One thing I considered before trying this approach is that:

[MATH]t=\tan\left(\frac{\theta}{2}\right)[/MATH]
has all reals as its range with \(\theta\) unrestricted, and so the domain of \(y\) as I defined it is therefore all reals.

Sorry to be a pain, but

[MATH]\theta = \pi \implies tan \left ( \dfrac{\theta}{2} \right ) \not \in \mathbb R,[/MATH]
or am I missing something again?

 

[JeffM]

By the way, [MATH]y = \dfrac{1 + sin(\theta)}{5 + 4cos(\theta)}[/MATH]
is real for all values of theta. The expression in t is not an exact equivalent.

 

[MarkFL]

Sorry to be a pain, but

[MATH]\theta = \pi \implies tan \left ( \dfrac{\theta}{2} \right ) \not \in \mathbb R,[/MATH]
or am I missing something again?

Yes, the domain of the function \(t(\theta)\) is naturally restricted, but with no other restrictions being applied, the range of \(t\) is all reals.

 

[JeffM]

Ahh. I get you. We forget about how t was derived and just look at (t + 1)^2 / (t^2 + 9).

 

[MarkFL]

Ahh. I get you. We forget about how t was derived and just look at (t + 1)^2 / (t^2 + 9).

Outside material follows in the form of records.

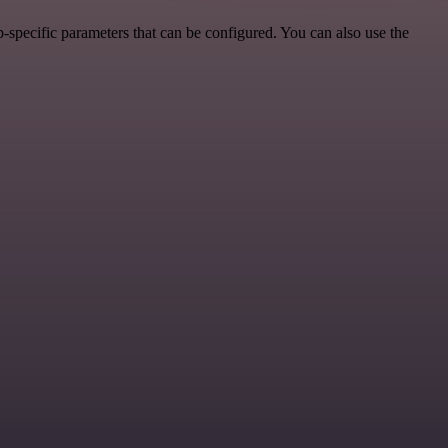
-specific parameters that can be configured. You can also use the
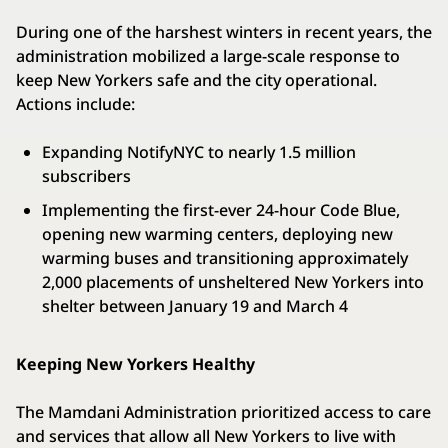
During one of the harshest winters in recent years, the
administration mobilized a large-scale response to
keep New Yorkers safe and the city operational.
Actions include:
Expanding NotifyNYC to nearly 1.5 million
subscribers
Implementing the first-ever 24-hour Code Blue,
opening new warming centers, deploying new
warming buses and transitioning approximately
2,000 placements of unsheltered New Yorkers into
shelter between January 19 and March 4
Keeping New Yorkers Healthy
The Mamdani Administration prioritized access to care
and services that allow all New Yorkers to live with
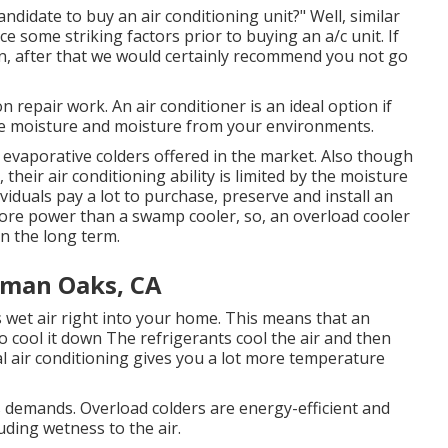
ndidate to buy an air conditioning unit?" Well, similar
e some striking factors prior to buying an a/c unit. If
n, after that we would certainly recommend you not go
 repair work. An air conditioner is an ideal option if
the moisture and moisture from your environments.
e evaporative colders offered in the market. Also though
heir air conditioning ability is limited by the moisture
ividuals pay a lot to purchase, preserve and install an
more power than a swamp cooler, so, an overload cooler
in the long term.
rman Oaks, CA
s wet air right into your home. This means that an
o cool it down The refrigerants cool the air and then
l air conditioning gives you a lot more temperature
s demands. Overload colders are energy-efficient and
uding wetness to the air.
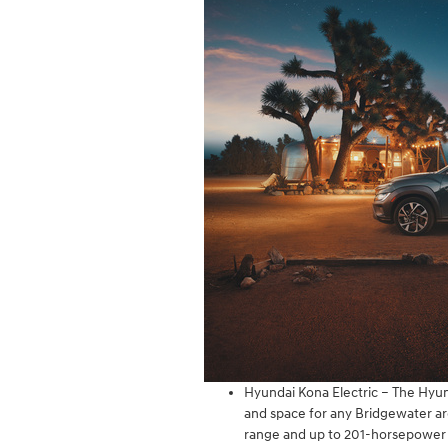
Hyundai Kona Electric – The Hyun
and space for any Bridgewater area
range and up to 201-horsepower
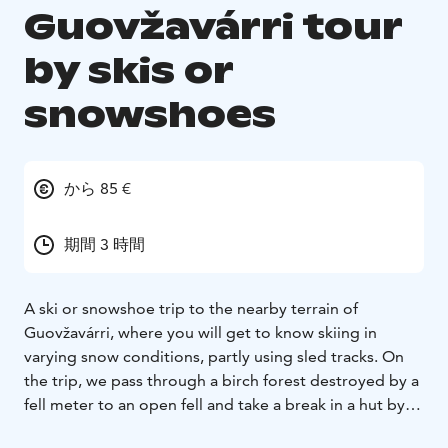
Guovžavárri tour
by skis or
snowshoes
から 85 €
期間 3 時間
A ski or snowshoe trip to the nearby terrain of
Guovžavárri, where you will get to know skiing in
varying snow conditions, partly using sled tracks. On
the trip, we pass through a birch forest destroyed by a
fell meter to an open fell and take a break in a hut by
an open fire.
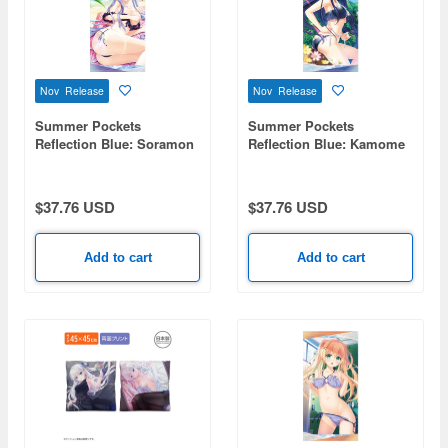
Nov Release
Nov Release
Summer Pockets
Summer Pockets
Reflection Blue: Soramon
Reflection Blue: Kamome
Ao 120cm Big Towel
Kushima 120cm Big Towel
Swimsuit Ver.
Swimsuit Ver.
$37.76 USD
$37.76 USD
Add to cart
Add to cart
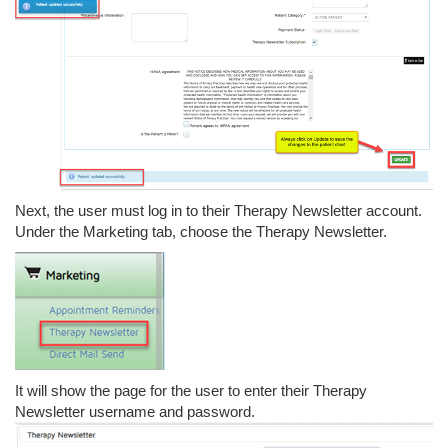
Next, the user must log in to their Therapy Newsletter account.
Under the Marketing tab, choose the Therapy Newsletter.
It will show the page for the user to enter their Therapy
Newsletter username and password.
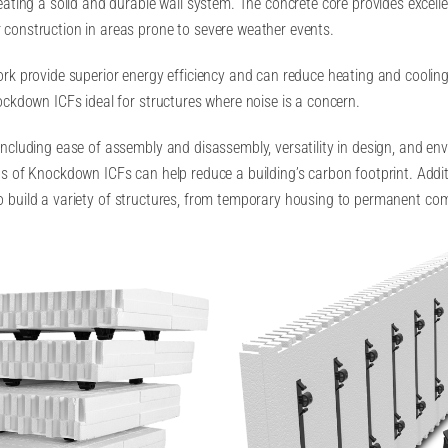
ating a solid and durable wall system. The concrete core provides excelle
construction in areas prone to severe weather events.
rk provide superior energy efficiency and can reduce heating and cooling
ockdown ICFs ideal for structures where noise is a concern.
ncluding ease of assembly and disassembly, versatility in design, and en
gs of Knockdown ICFs can help reduce a building’s carbon footprint. Addi
le to build a variety of structures, from temporary housing to permanent co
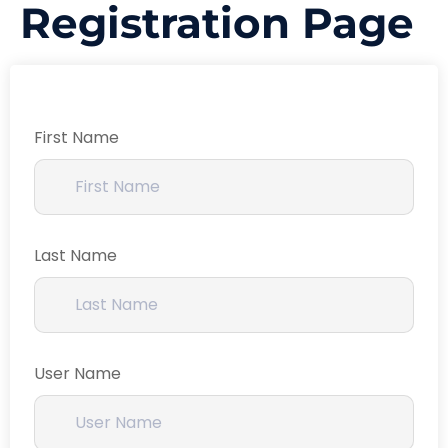
Registration Page
First Name
Last Name
User Name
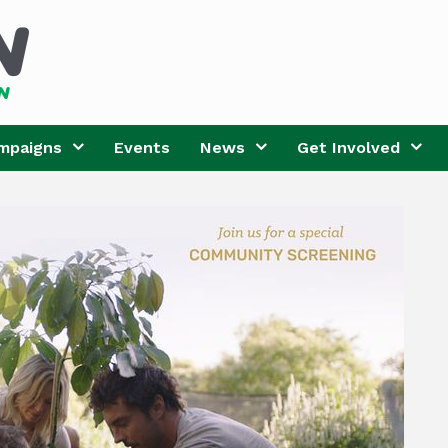
mpaigns
Events
News
Get Involved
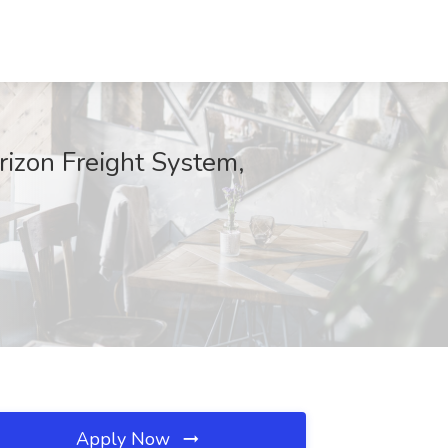
rizon Freight System,
Apply Now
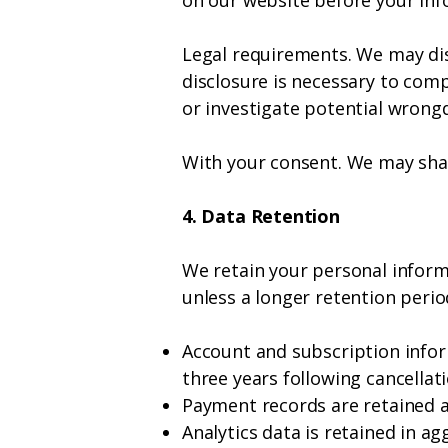
on our website before your info
Legal requirements. We may disc
disclosure is necessary to comp
or investigate potential wrong
With your consent. We may shar
4. Data Retention
We retain your personal informat
unless a longer retention period
Account and subscription inform
three years following cancellat
Payment records are retained as
Analytics data is retained in a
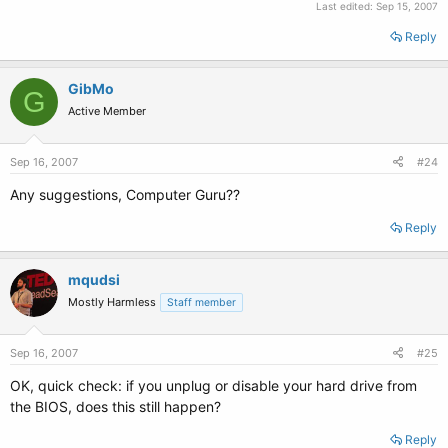
Last edited:
Sep 15, 2007
Reply
GibMo
G
Active Member
Sep 16, 2007
#24
Any suggestions, Computer Guru??
Reply
mqudsi
Mostly Harmless
Staff member
Sep 16, 2007
#25
OK, quick check: if you unplug or disable your hard drive from
the BIOS, does this still happen?
Reply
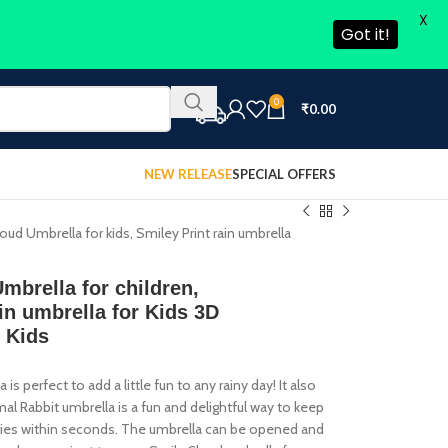
X
Got it!
0
₹
0.00
NEW RELEASE
SPECIAL OFFERS
d Umbrella for kids, Smiley Print rain umbrella
rella for children,
in umbrella for Kids 3D
s Kids
s perfect to add a little fun to any rainy day! It also
imal Rabbit umbrella is a fun and delightful way to keep
d dries within seconds. The umbrella can be opened and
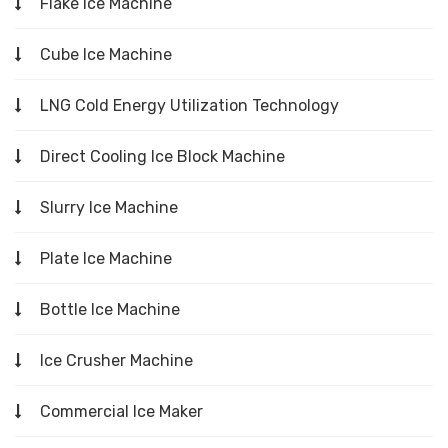
Flake Ice Machine
Cube Ice Machine
LNG Cold Energy Utilization Technology
Direct Cooling Ice Block Machine
Slurry Ice Machine
Plate Ice Machine
Bottle Ice Machine
Ice Crusher Machine
Commercial Ice Maker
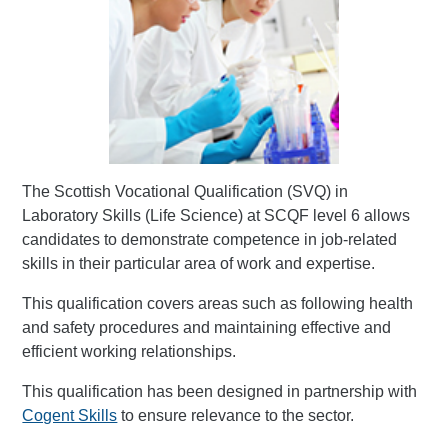
The Scottish Vocational Qualification (SVQ) in
Laboratory Skills (Life Science) at SCQF level 6 allows
candidates to demonstrate competence in job-related
skills in their particular area of work and expertise.
This qualification covers areas such as following health
and safety procedures and maintaining effective and
efficient working relationships.
This qualification has been designed in partnership with
Cogent Skills
to ensure relevance to the sector.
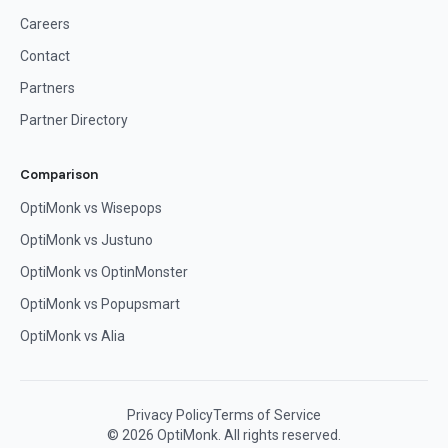
Careers
Contact
Partners
Partner Directory
Comparison
OptiMonk vs Wisepops
OptiMonk vs Justuno
OptiMonk vs OptinMonster
OptiMonk vs Popupsmart
OptiMonk vs Alia
Privacy Policy
Terms of Service
© 2026 OptiMonk. All rights reserved.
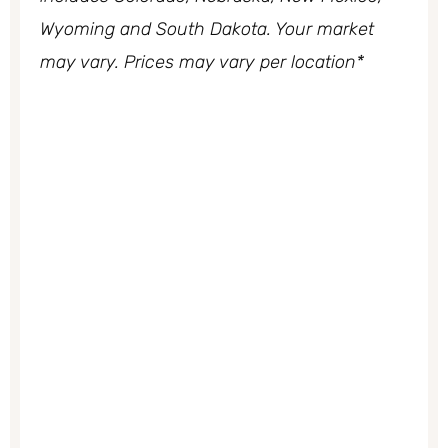
Wyoming and South Dakota. Your market
may vary. Prices may vary per location*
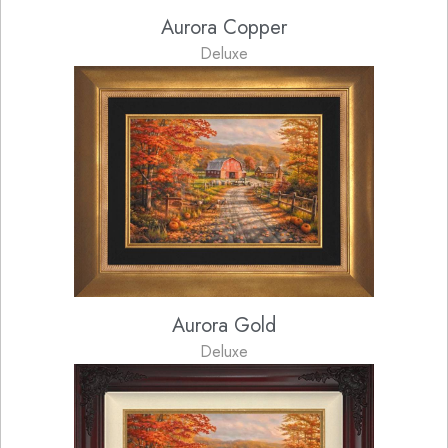
Aurora Copper
Deluxe
Aurora Gold
Deluxe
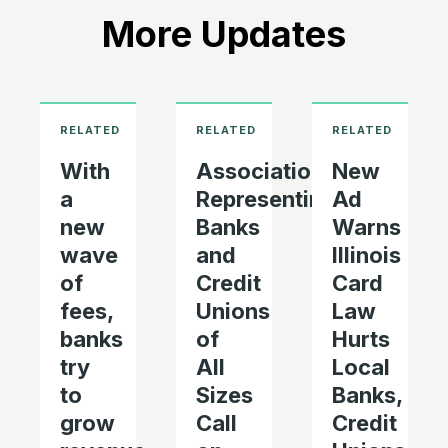
More Updates
With
Associations
New
a
Representing
Ad
new
Banks
Warns
wave
and
Illinois
of
Credit
Card
fees,
Unions
Law
banks
of
Hurts
try
All
Local
to
Sizes
Banks,
grow
Call
Credit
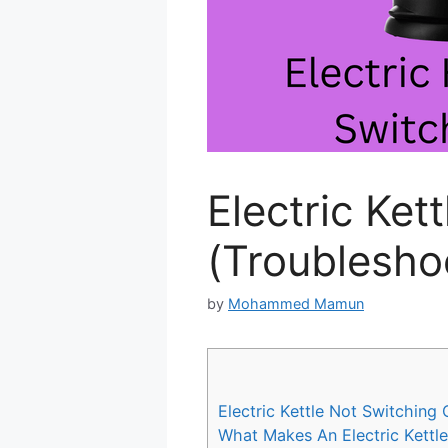
Electric Ket
(Troublesho
by
Mohammed Mamun
Electric Kettle Not Switching 
What Makes An Electric Kettle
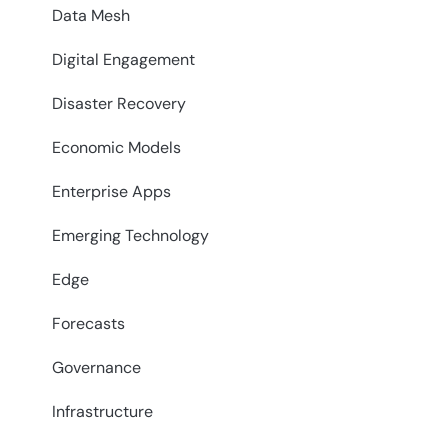
Data Mesh
Digital Engagement
Disaster Recovery
Economic Models
Enterprise Apps
Emerging Technology
Edge
Forecasts
Governance
Infrastructure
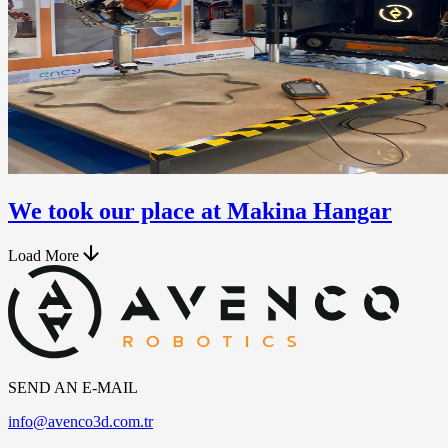
We took our place at Makina Hangar
Load More
SEND AN E-MAIL
info@avenco3d.com.tr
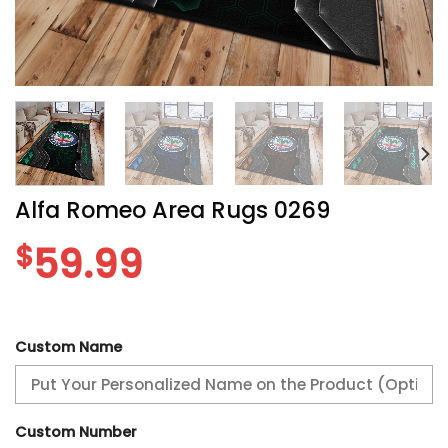
Alfa Romeo Area Rugs 0269
$
59.99
Custom Name
Custom Number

To be honest, I was only looking at the range of the expression in \(t\). Let's begin with the identity:

[MATH]t=\tan\left(\frac{\theta}{2}\right)=\frac{\sin(\theta)}{1+\cos(\theta)}[/MATH]
[MATH]t^2=\frac{1-\cos(\theta)}{1+\cos(\theta)}[/MATH]
And we find:

[MATH]\cos(\theta)=\frac{1-t^2}{1+t^2}[/MATH]
[MATH]\sin(\theta)=t\left(1+\frac{1-t^2}{1+t^2}\right)=\frac{2t}{t^2+1}[/MATH]
And so:

[MATH]\frac{1+\sin(\theta)}{5+4\cos(\theta)}=\frac{1+\dfrac{2t}{t^2+1}}{5+4\dfrac{1-t^2}{1+t^2}}=\frac{t^2+2t+1}{t^2+9}=\frac{(t+1)^2}{t^2+9}[/MATH]

 

[JeffM]

I must admit that I am still bothered because that denominator of 1 + cos(theta) can be zero. The unmodified expression of course does not have that issue so I am being persnickety.